Four groups of 10 male and 10 female Sprague-Dawley rats were dosed orally by gavage once daily at levels of 0, 100, 300 and 1000 mg/kg/day. The vehicle was corn oil. The males were treated for 2 weeks prior to mating, through until necropsy after at least 4 weeks of treatment. Females were treated for 2 weeks prior to mating, then through mating, gestation until at least Day 4 of lactation

Endpoint conclusion
Endpoint conclusion:
no adverse effect observed
Dose descriptor:
1 000 mg/kg bw/day
Study duration:

Repeated dose toxicity: inhalation - systemic effects

Endpoint conclusion
Endpoint conclusion:
no study available

Repeated dose toxicity: inhalation - local effects

Endpoint conclusion
Endpoint conclusion:
no study available

Repeated dose toxicity: dermal - systemic effects

Endpoint conclusion
Endpoint conclusion:
no study available

Repeated dose toxicity: dermal - local effects

Endpoint conclusion
Endpoint conclusion:
no study available

Additional information

A sub-chronic toxicity study (90 days) is not proposed by the registrant because the frequency and duration of human exposure indicates that a longer term study is not appropriate; the exposure to the substance is likely in the working scenario, where exposure of worker to biodiesel is pertinent only for accidental dermal route, and RMM are already applied. Inhalation route is not considered due to the physical chemical properties of the substance.
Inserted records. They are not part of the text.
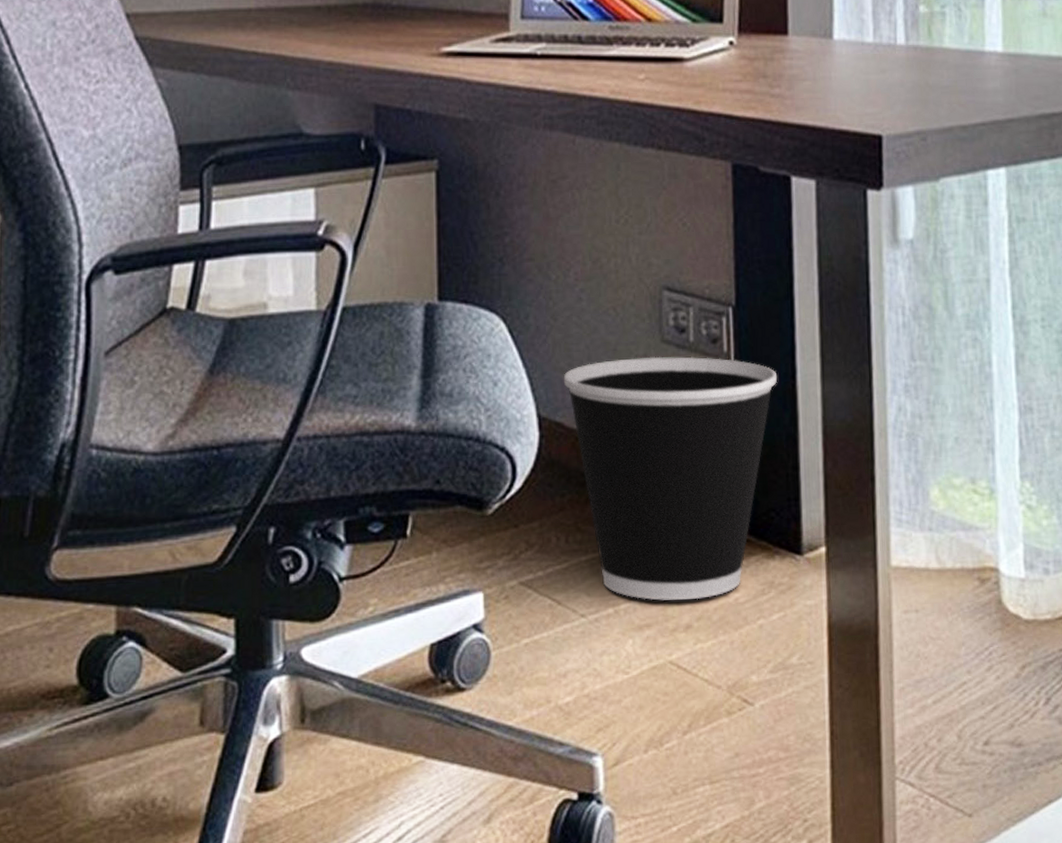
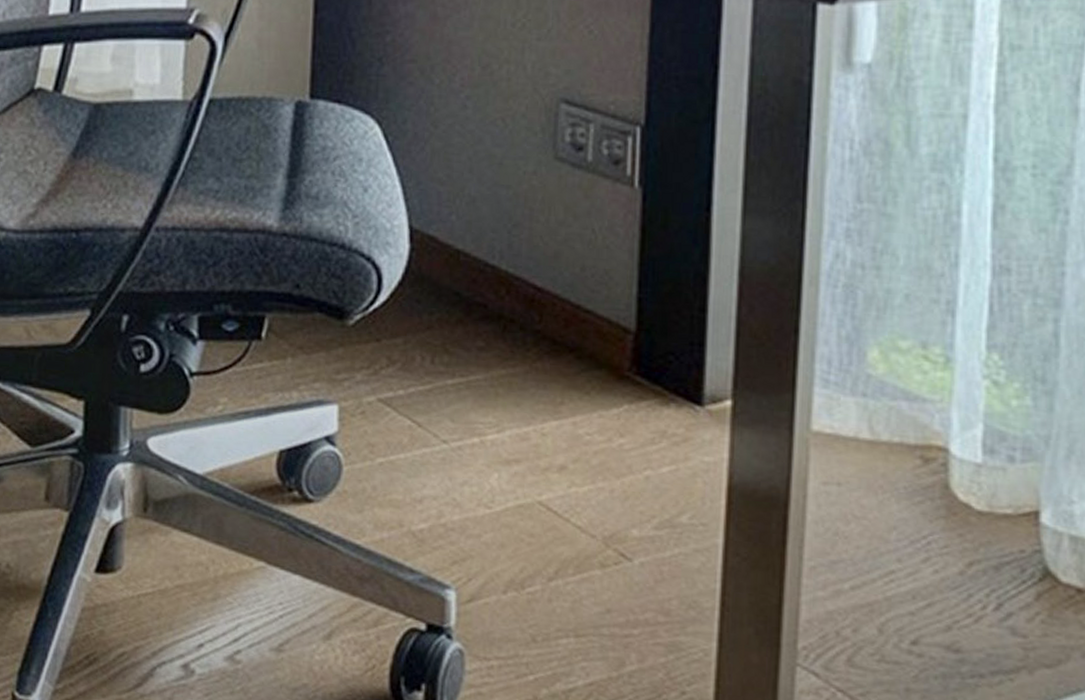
wastebasket: present [563,356,778,601] -> none [440,174,689,441]

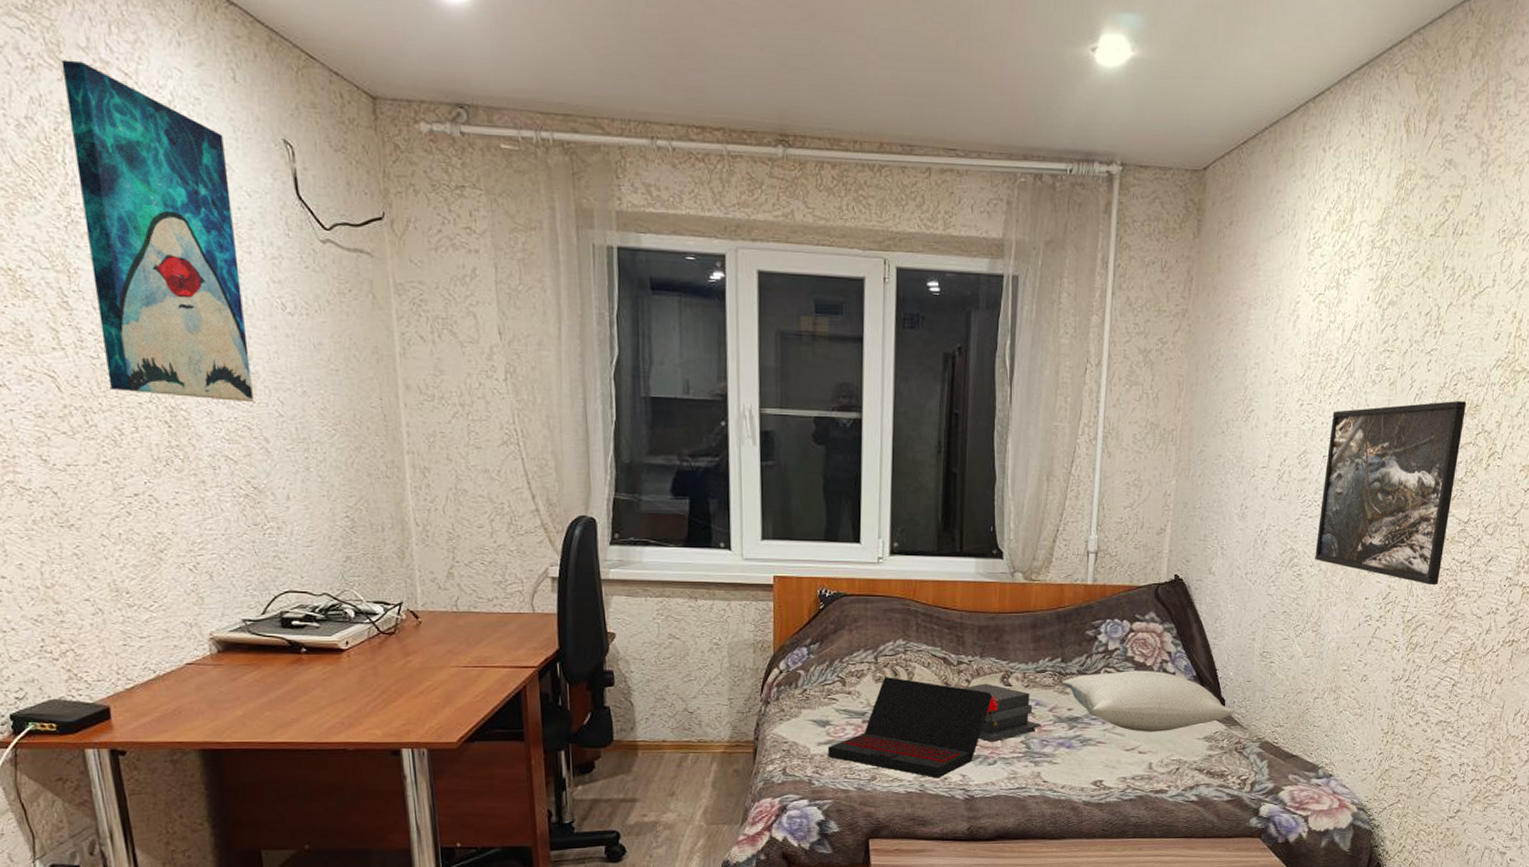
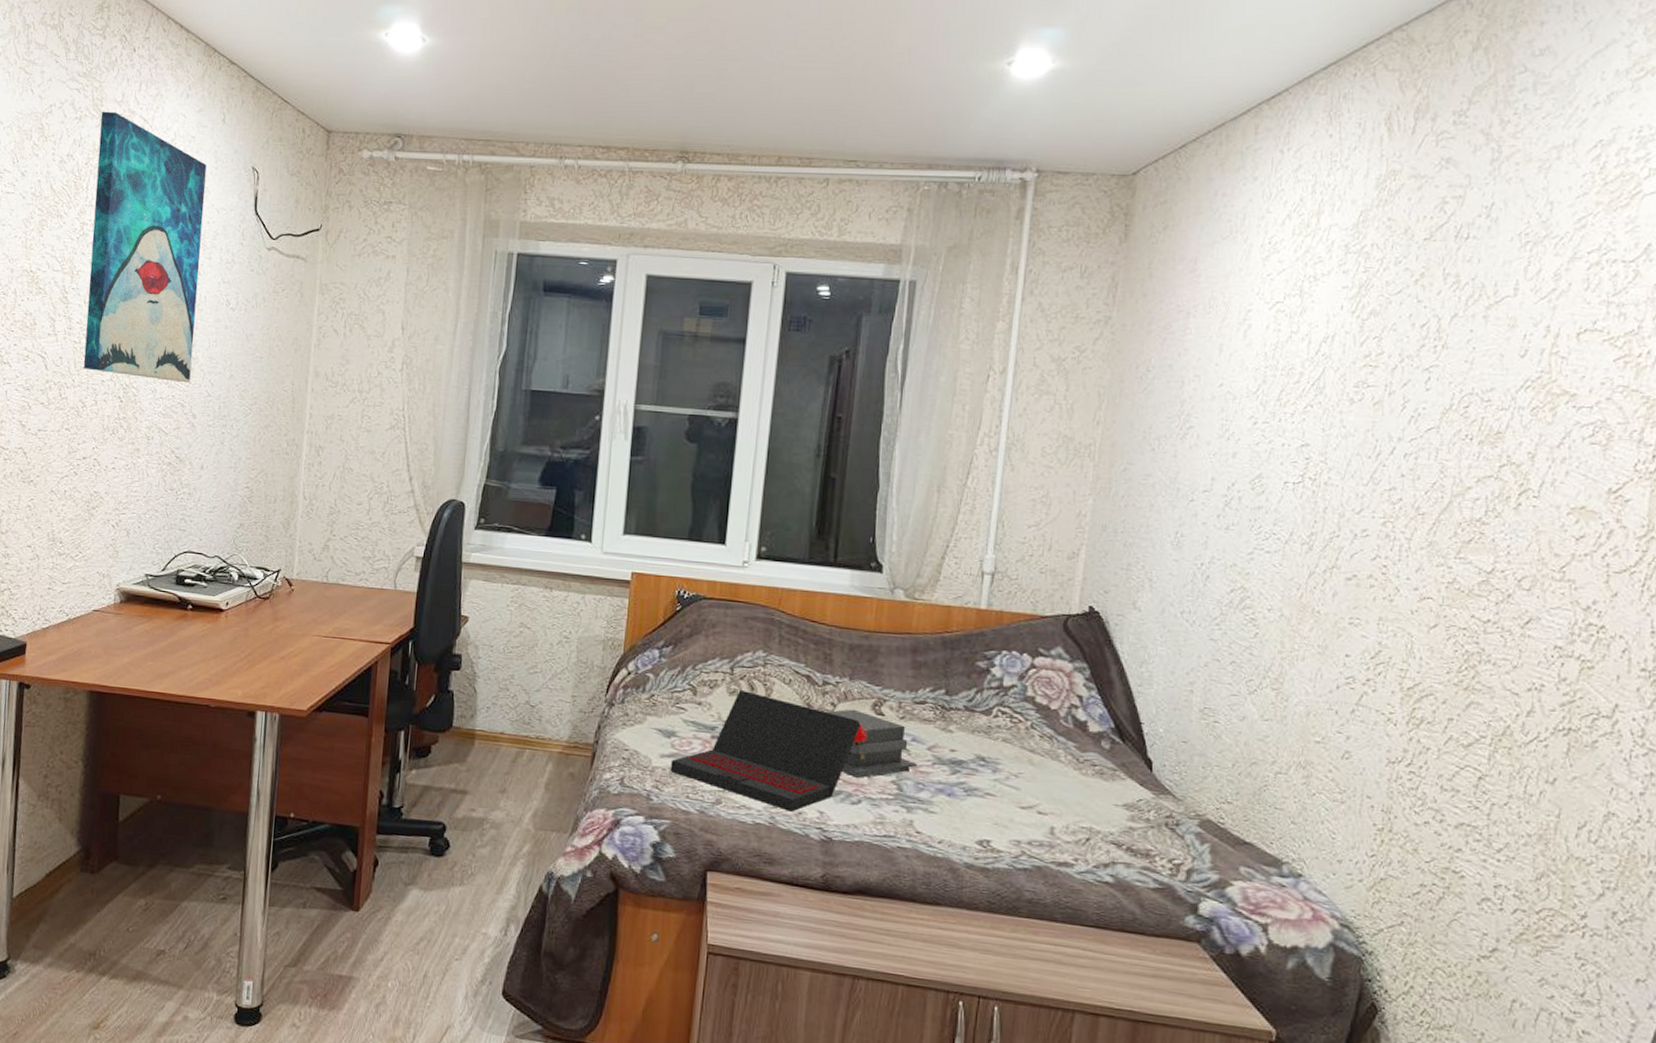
pillow: present [1061,670,1234,732] -> none [944,711,1165,791]
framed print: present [1315,401,1467,586] -> none [1274,426,1484,648]

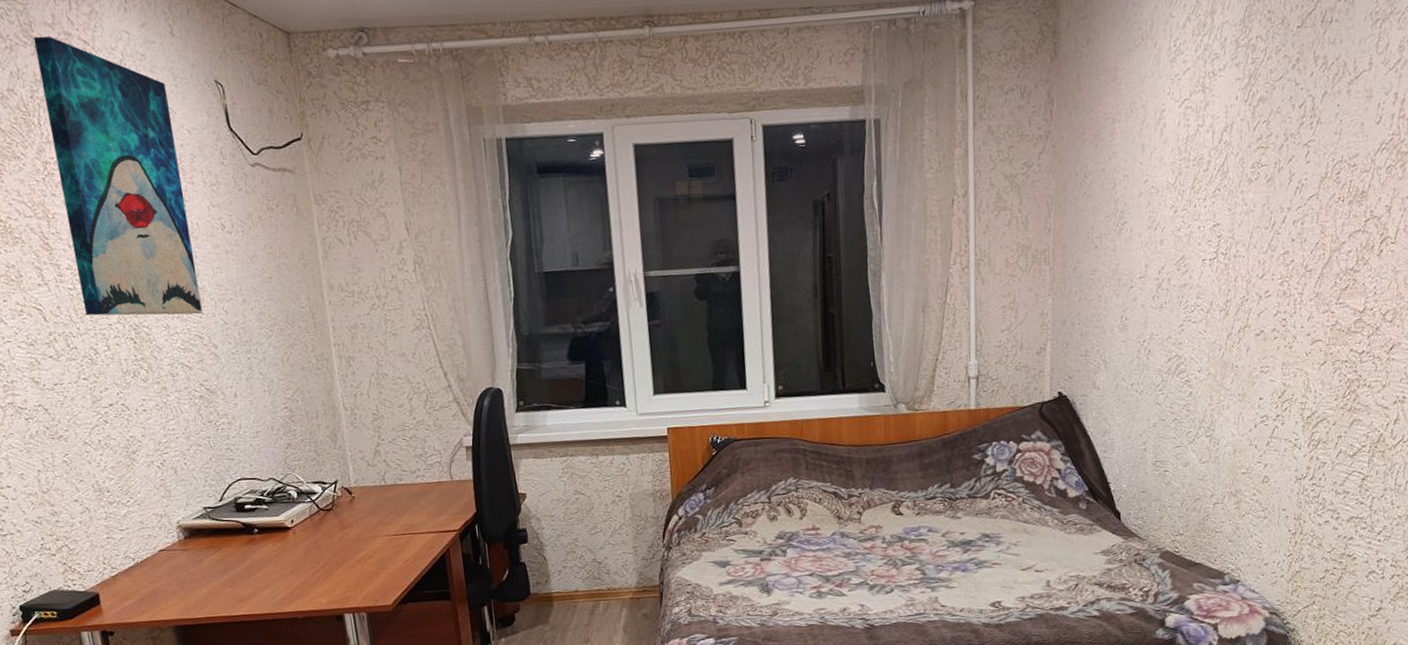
laptop: present [670,689,861,812] -> none [729,514,885,610]
book: present [825,709,918,778] -> none [854,514,935,571]

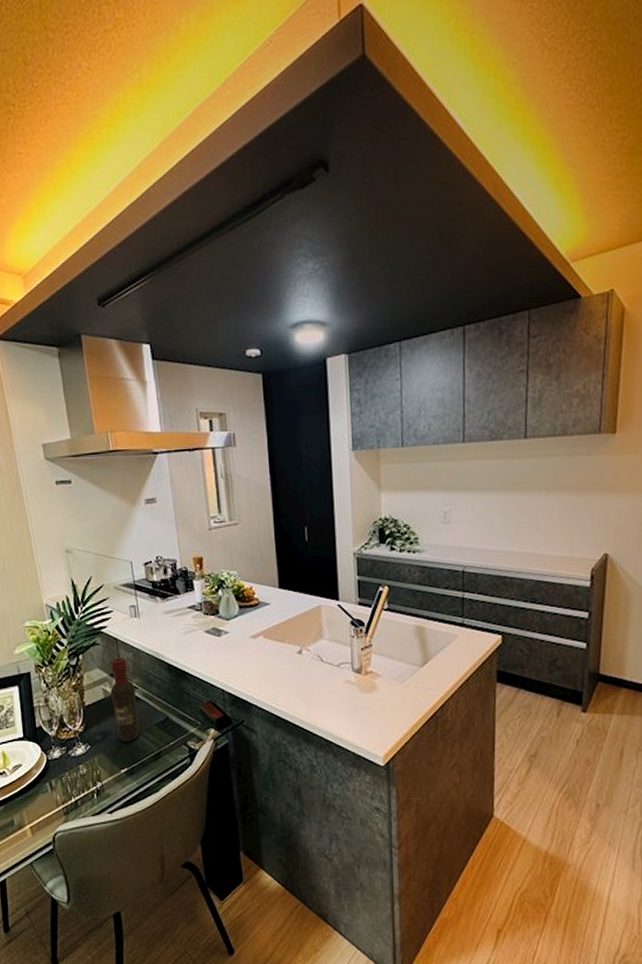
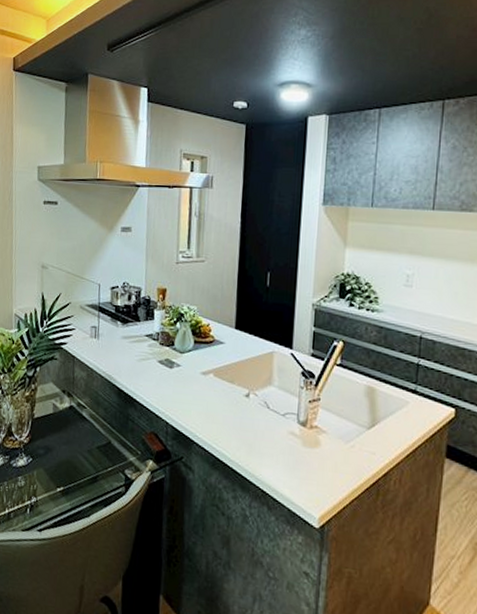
wine bottle: present [110,657,140,742] -> none [59,374,84,461]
Furthermore the substance don't have dangerous properties that cannot be detected in a short-term toxicity study; accumulation of the substance or its metabolites in certain tissues or organs which would possibly remain undetected in a shortterm

toxicity study don't are liable to result in adverse effects after prolonged exposure. They enter in the endogen metabolism of fatty acids and fatty acid methyl esters that can be accumulated or released by tissues on demand.

A NOAEL can be established because of the absence of adverse effect both in 28 and 90 days. Route to route estrapolation can be done from oral to dermal.

Justification for classification or non-classification

Classification for STOT is relevant where significant toxic effects are seen from single or repeated dose studies. No such significant toxicity is seen in all available studies

No classification for STOT is warrented at present under 67/548/EEC or Regulation 1272/2008.